AI agents are still mostly hype, but this is such a high area of investment that it’s possible to imagine that in the next five years or so that the technology will mature. That could mean that a small business operator like myself would have the capacity to offload even more administrative and management tasks to artificial intelligence, freeing up hours in my day to do my actual job.
I’m optimistic that of all of the sectors of education – K-12, higher education, vocational education and adult training – that the VET sector is the one best placed to make the best use of artificial intelligence technologies. I agree that whilst the sector sometimes seems slow-moving, there is huge potential to move quickly within the existing structures.

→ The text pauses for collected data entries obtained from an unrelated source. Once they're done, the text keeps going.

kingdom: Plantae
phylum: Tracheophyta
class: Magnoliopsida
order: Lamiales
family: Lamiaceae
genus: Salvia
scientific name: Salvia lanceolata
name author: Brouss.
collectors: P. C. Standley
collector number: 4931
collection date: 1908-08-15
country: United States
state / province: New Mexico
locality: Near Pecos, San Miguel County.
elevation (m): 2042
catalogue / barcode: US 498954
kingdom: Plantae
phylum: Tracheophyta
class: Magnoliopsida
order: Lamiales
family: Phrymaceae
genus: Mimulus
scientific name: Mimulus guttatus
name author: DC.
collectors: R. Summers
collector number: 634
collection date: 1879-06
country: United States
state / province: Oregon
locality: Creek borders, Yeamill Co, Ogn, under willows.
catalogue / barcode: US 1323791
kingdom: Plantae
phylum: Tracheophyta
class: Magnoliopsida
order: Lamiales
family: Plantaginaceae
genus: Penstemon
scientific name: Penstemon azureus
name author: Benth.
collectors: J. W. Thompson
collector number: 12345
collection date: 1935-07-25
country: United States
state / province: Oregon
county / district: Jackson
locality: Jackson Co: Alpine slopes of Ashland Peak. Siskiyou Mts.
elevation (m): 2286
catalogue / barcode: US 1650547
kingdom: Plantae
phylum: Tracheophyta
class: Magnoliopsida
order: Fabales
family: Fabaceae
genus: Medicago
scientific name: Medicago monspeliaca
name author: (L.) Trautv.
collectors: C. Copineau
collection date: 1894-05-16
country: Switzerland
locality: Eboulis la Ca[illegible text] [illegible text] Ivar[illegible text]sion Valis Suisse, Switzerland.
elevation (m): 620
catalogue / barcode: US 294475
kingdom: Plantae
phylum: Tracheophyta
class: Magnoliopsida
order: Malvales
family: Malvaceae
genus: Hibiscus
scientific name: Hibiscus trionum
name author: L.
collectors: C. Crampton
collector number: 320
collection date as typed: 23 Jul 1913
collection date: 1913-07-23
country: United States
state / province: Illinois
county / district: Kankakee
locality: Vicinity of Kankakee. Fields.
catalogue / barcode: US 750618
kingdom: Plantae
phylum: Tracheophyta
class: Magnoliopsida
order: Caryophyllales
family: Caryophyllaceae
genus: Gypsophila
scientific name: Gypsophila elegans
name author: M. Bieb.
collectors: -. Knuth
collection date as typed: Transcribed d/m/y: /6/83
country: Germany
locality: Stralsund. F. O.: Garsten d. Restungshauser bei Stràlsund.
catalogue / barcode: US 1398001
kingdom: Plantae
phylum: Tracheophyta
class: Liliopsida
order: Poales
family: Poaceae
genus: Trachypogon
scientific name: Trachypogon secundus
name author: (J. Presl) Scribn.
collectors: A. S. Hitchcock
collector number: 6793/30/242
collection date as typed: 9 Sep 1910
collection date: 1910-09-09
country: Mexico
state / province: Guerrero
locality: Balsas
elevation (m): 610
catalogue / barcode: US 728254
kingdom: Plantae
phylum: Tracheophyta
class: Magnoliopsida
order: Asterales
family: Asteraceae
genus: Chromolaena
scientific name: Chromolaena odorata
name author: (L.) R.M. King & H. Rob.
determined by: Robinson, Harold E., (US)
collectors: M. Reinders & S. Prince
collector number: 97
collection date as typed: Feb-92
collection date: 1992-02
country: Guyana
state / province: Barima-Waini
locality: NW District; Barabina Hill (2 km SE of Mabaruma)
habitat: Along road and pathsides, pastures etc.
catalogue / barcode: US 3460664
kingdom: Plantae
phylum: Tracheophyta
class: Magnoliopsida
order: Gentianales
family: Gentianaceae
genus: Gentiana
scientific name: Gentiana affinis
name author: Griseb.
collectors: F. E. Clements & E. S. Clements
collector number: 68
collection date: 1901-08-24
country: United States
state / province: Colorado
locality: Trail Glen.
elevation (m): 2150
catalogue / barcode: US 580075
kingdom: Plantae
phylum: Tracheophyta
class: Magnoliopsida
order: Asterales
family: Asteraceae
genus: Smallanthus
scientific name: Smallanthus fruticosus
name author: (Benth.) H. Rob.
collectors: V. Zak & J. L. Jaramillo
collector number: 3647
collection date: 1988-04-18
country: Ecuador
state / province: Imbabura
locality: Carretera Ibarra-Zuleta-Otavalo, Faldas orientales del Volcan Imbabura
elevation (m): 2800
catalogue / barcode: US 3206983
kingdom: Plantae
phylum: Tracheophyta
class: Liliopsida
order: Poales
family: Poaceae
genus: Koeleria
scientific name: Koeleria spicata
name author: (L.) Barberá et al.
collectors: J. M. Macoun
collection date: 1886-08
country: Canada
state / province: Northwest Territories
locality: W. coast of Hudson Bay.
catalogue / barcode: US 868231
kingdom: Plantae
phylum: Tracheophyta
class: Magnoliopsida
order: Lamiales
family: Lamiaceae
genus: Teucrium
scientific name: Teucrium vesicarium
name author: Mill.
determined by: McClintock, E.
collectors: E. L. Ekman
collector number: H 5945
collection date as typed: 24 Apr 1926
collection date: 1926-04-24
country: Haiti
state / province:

We need to ensure that teachers in the sector have access to quality, consistent materials that improve their own understanding and use of generative artificial intelligence and how they talk about these technologies with their learners across the industries. We need to ensure that small to medium enterprises have access to on-demand resources to help them to understand the potential benefits of generative artificial intelligence. We need to look beyond the hype and supposition and share examples of how real businesses, including businesses like mine, are actually using generative artificial intelligence for the little day-to-day time.